• SOURCE EXTRACT:
Start of Block
3.1.2. Correlation and Feature Importance

First, Spearman correlation analysis was conducted on PM_2.5 pollution and Figure 3c shows the correlation between the PM_2.5 data and other spatially adjacent data. It can be seen that the closer stations have more significant impacts on local PM_2.5 pollution, which follows the First Law of Geography [37]; i.e., “Everything is related to everything else, but near things are more related than distant things”. Meanwhile, the external data are also correlated with PM_2.5 pollution. Then, we used the XGBoost algorithm to calculate the feature importance of different predictors for PM_2.5 pollution inference. The result is shown in Figure 3d; overall, the pollution data from the nearest two micro stations have the highest importance for PM_2.5 inference performance, which is consistent with the result in the Spearman correlation analysis. In meteorological conditions, both relative humidity and temperature are of high importance to PM_2.5 inference. For the impact of temperature on model inference, this may be due to the winter heating activities that vary with temperature. This phenomenon is consistent with Mateusz Zaręba and Tomasz Danek’s study in Krakow, Poland [38]. They proved that temperature has a direct and important impact on the PM concentration in winter/early spring months. Relative humidity also shows obvious impact on PM_2.5 inference, which may be related to its fluctuation [39]. Significantly, the wind direction had the lowest F-score for PM_2.5 inference, which may be closely related to the unobvious wind direction variations in Lanzhou city. Among the meteorological data collected, the northeasterly wind accounts for about 63.6%, and the non-sustained wind accounts for about 19.7%. Similarly, for wind force, about 36% of the data were of the same wind force, which may be the reason for its relatively low impact on PM_2.5 inferences.
End of Block
• DATASET EXTRACT:
Start of Block
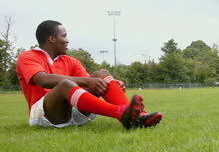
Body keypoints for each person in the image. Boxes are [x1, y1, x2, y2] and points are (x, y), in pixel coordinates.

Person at [16, 20, 162, 129]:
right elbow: (42, 80)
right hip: (46, 115)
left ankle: (136, 117)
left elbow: (89, 82)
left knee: (101, 73)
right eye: (64, 36)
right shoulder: (28, 56)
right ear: (52, 39)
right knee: (65, 85)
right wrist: (88, 82)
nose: (67, 40)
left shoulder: (70, 61)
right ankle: (120, 113)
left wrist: (111, 84)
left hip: (74, 111)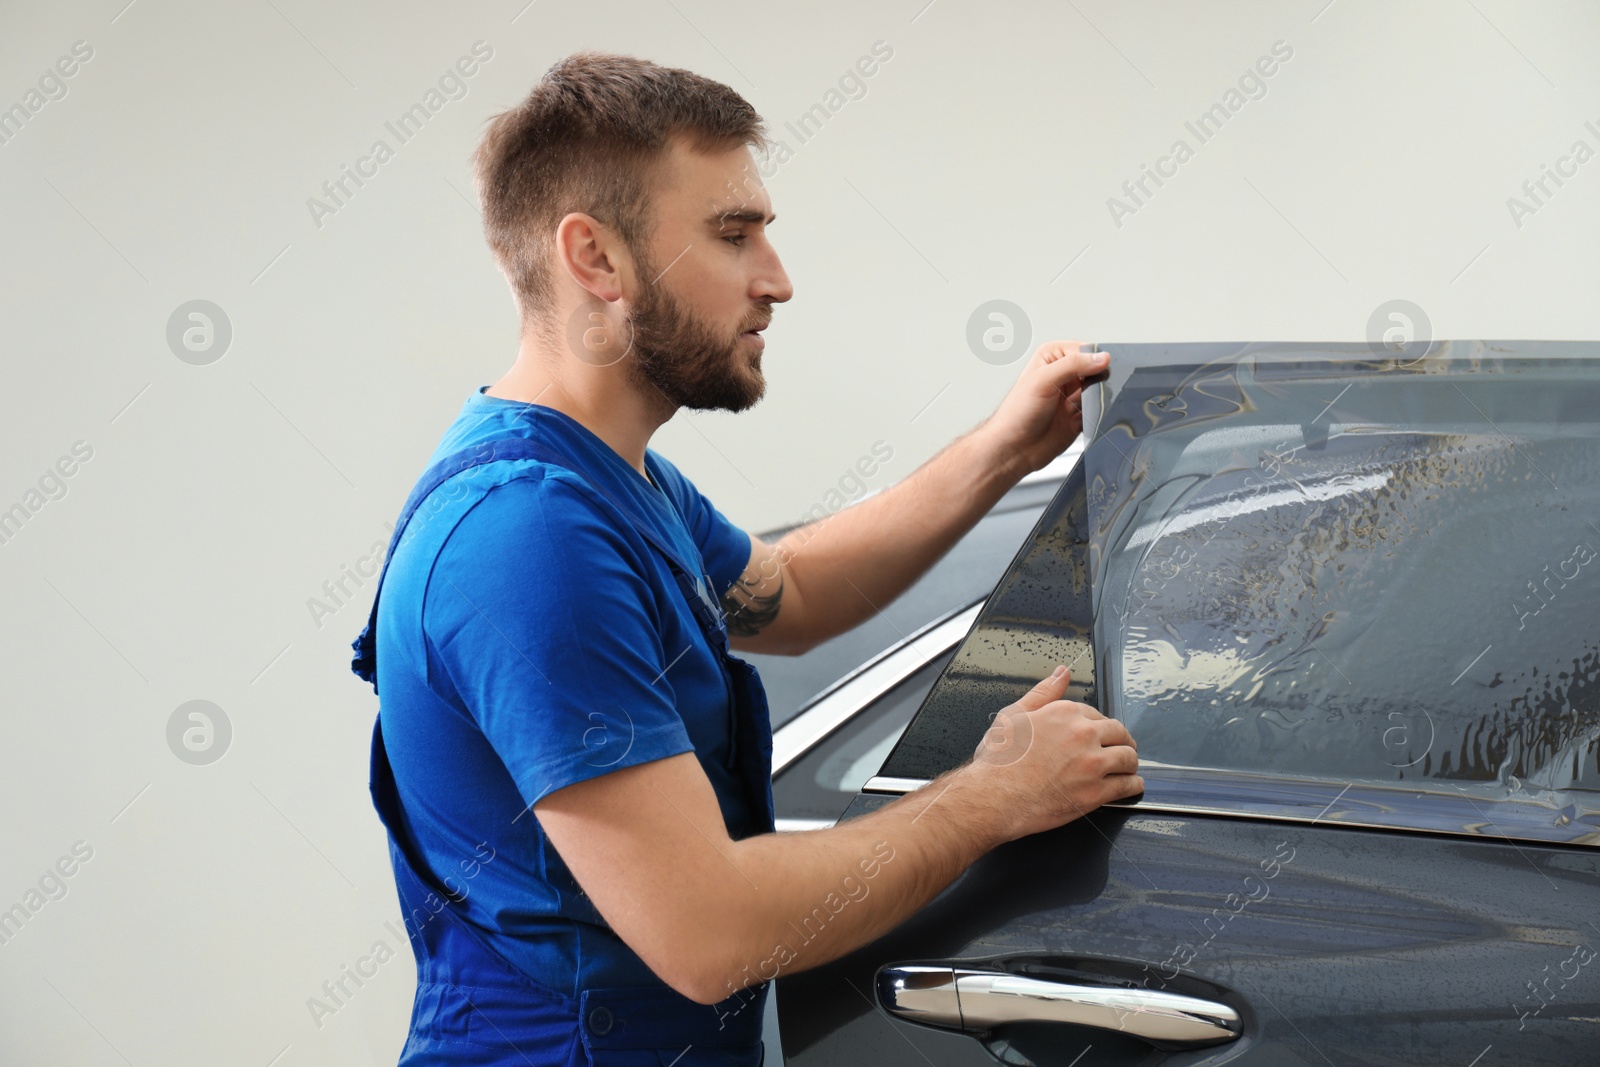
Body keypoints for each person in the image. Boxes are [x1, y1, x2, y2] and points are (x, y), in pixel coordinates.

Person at [350, 49, 1142, 1067]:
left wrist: (1002, 450)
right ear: (595, 258)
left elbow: (795, 591)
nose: (777, 280)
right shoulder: (526, 539)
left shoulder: (616, 483)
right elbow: (709, 932)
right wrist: (990, 795)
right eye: (733, 234)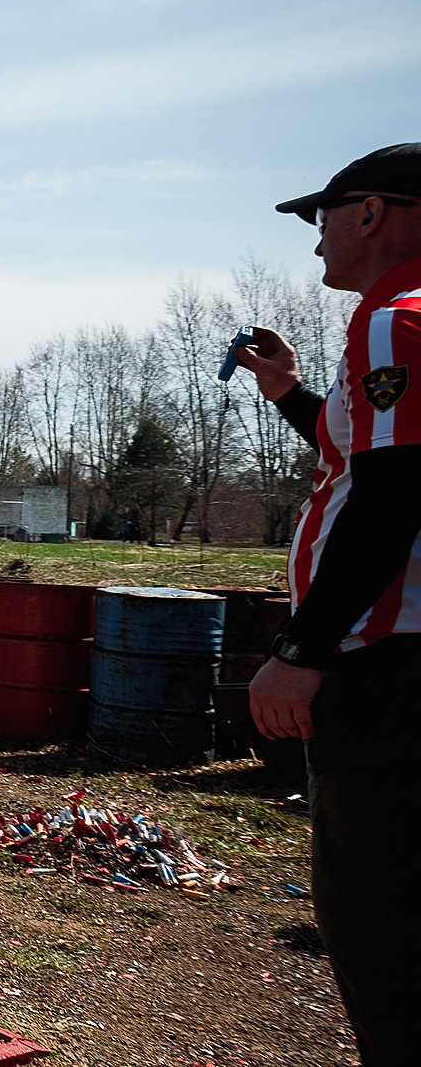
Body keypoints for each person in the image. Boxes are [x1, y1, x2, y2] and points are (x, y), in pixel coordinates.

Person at [234, 142, 421, 1067]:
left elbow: (390, 494)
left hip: (387, 667)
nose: (316, 241)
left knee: (381, 933)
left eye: (324, 217)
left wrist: (300, 649)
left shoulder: (394, 319)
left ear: (373, 212)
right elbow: (363, 443)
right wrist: (286, 389)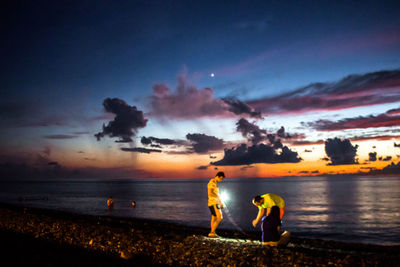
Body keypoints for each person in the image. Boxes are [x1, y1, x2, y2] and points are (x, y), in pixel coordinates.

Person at [207, 171, 225, 238]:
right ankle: (212, 232)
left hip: (211, 202)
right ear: (217, 176)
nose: (221, 180)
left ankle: (212, 233)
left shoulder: (214, 183)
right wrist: (220, 201)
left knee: (214, 217)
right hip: (214, 202)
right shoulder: (212, 183)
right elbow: (210, 193)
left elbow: (213, 193)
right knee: (220, 217)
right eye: (221, 178)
End of Block
• TASK DESCRIPTION: Translate this sentence from the passage on PM_2.5 feature importance into Spanish: "In meteorological conditions, both relative humidity and temperature are of high importance to PM_2.5 inference." The items play no part in what is asked here.

• ANSWER TO THE EXERCISE: En cuanto a las condiciones meteorológicas, tanto la humedad relativa como la temperatura tienen una gran importancia para la inferencia de PM_2.5.